So where do I stand on the Brand/Ross/Sachs saga? Well, to get it out of the way before anyone thinks I condone what happened, it was puerile, immature & reprehensible; if it had happened in any other workplace than the BBC, Brand & Ross would have been dismissed.
OK, now for the story behind the story. In the immediate aftermath of the programme's transmission, there were just two complaints. It was when the Mail on Sunday led with the affair last weekend that the number of complaints to the BBC rose exponentially (the current figure is 37,000, according to today's Guardian).
Both the MoS & the Daily Mail, of course, have their own agenda when it comes to anything involving the Beeb. They don't like it. They don't want it. In an ideal Daily Mail world, there wouldn't be a BBC; the Corporation can be everything the Mail could never be: enlightening, educative, innovative, diverse, open-minded, catholic, informative, stimulating & authoritative.
Marina Hyde's take on the (p)rank phone calls & the Mail's synthetic rage, noting that the rag directs none of its ire at the bankers for the credit crunch (a far bigger journalistic case, wouldn't you say?), brings some sanity & perspective to the whole debate (http://www.guardian.co.uk/commentisfree/2008/nov/01/comment-debate ).
As Hyde points out, the BBC is "more responsive to public opinion" than any other institution in the UK.

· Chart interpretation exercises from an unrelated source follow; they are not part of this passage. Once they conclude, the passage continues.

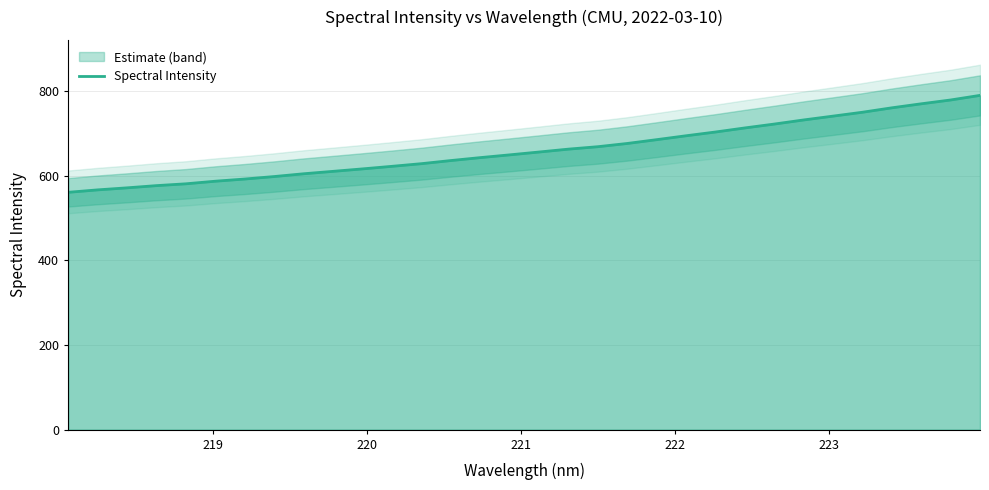

What is the lowest value of the Spectral Intensity series?

561.2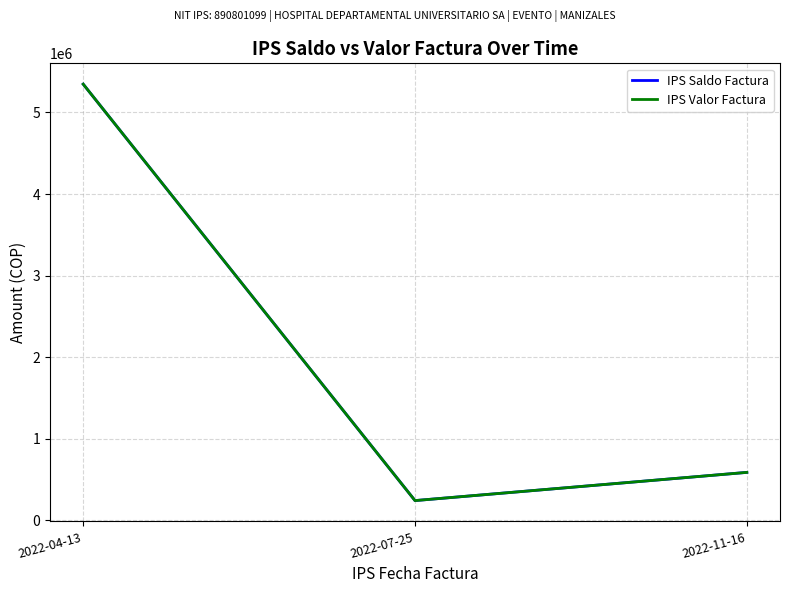

Where does the IPS Saldo Factura series first go above 589543?

2022-04-13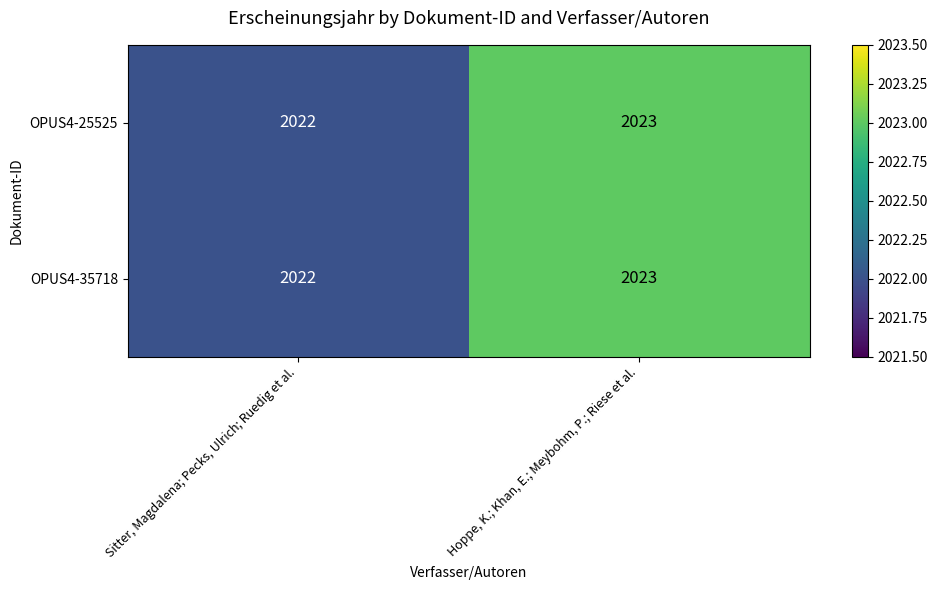

Where is OPUS4-25525 nearest to the value 2022?

Sitter, Magdalena; Pecks, Ulrich; Ruedig et al.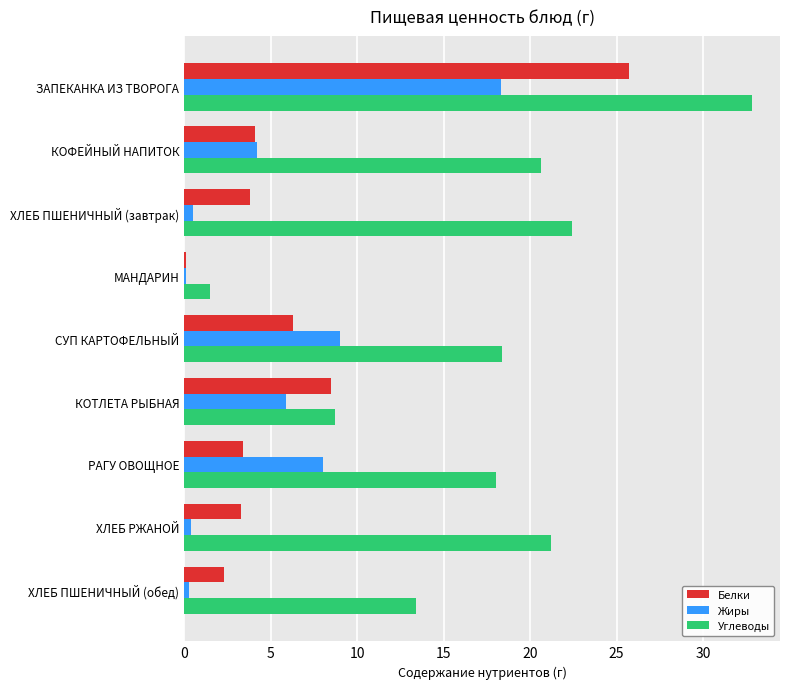

The value of Жиры at КОФЕЙНЫЙ НАПИТОК is 4.2. True or false?

True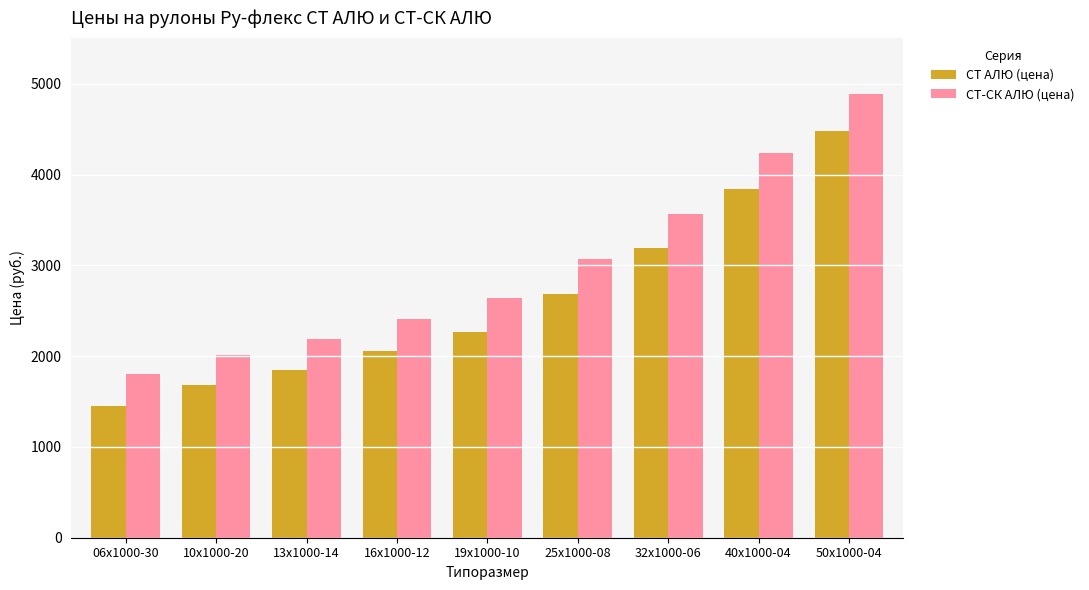

Reading left to right, what are all the values shown in this chart?

СТ АЛЮ (цена): 1452.2	1681.7	1849.7	2057.6	2265.5	2685.5	3191.0	3846.5	4480.1
СТ-СК АЛЮ (цена): 1799.9	2016.9	2186.4	2412.7	2639.1	3072.7	3566.0	4239.3	4889.2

There's an interesting contrast provided by Anton Vowl on the Liberal Conspiracy website between the BBC's method of dealing with complaints & the way in which the Daily Mail handles them (http://www.liberalconspiracy.org/2008/10/30/what-happens-if-i-complain/ ).
To sum up, the Mail foments prejudice, the BBC helps to dispel it. As for Jonathan Ross, a P45 is the answer.